The non-discovery of such links indeed, would form but a negative and feeble argument against the common origin of organic beings, widely separated from one another; because, for aught we know, the existence of intervals may have formed part of the original design of a common creator; and because such apparent voids may perhaps exist only in our own imperfect knowledge; but the presence of such links throughout all past and present modifications of being, shows an unity of design which proves the unity of the intelligence in which it originated. (1837, p. 114)
Remarking upon the subtle gradations between some species, Buckland noted their adaption to different habitats, and the fact that sloths and armadillos are restricted to nearly "the same regions of America that were once the residence of the Megatherium" (1837, p. 144). He cited Richard Owen's study of Nautilus pompilius to connect cephalopods, past and present, as apparent relatives (1837, p. 315). Living cycads "form an important link...connecting the great families of Coniferae, with the families of Palms and Ferns" (1837, p. 502).

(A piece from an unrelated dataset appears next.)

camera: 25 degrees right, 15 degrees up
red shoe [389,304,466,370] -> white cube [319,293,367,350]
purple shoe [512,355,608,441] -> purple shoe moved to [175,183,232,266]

Buckland was an empirical scientist as well as a capable theologian. He produced a monograph on coprolites, and gave three dozen specimens of the petrified excrement to the Philpot Museum in Lyme Regis, Dorset (the next town to his childhood home, Axminster, Devon; this author saw the display in 1985). Even coprolites went into his proofs of creation by design: Buckland declared that evidence of intestinal structure from these remains "supplies a new link to that important chain, which connects the lost races...with species that are actually moving around ourselves. The systematic recurrence...of the same contrivances, similarly disposed to effect similar purposes, with analogous adaptations to peculiar conditions of existence, shows that they all originated in the same intelligence" (1837, p. 201).
The brilliant eccentric kept a veritable menagerie at his house, together with countless rocks and fossils. Buckland's hyena disturbed the family's dinner guests by crunching one of the guinea pigs (Hallam 1983, p. 62, note 38)! The Bucklands experimented with exotic foods to such an extent that the professor boasted about having eaten his way through much of the animal kingdom. During his honeymoon visit to Palermo, Buckland was shown St. Rosalia's shrine, where he promptly shocked the priests by declaring that the bones were from a goat, not a woman. He also tasted alleged "martyr's blood" on the floor of a European cathedral and said, "I know what it is-bat's urine!" (Hallam 1983, p. 62, note 34).
All foibles aside, Buckland deserves to be read more widely, and remembered for integrating orthodox theology with the latest science. His inspired insights are as relevant today as they were in his time.
The author thanks the Reverend Dr. Roland K. Harrison, Dr. Arthur N. Strahler, Dr. Ronnie J. Hastings, and Dr. C. Gordon Winder for comments and encouragement.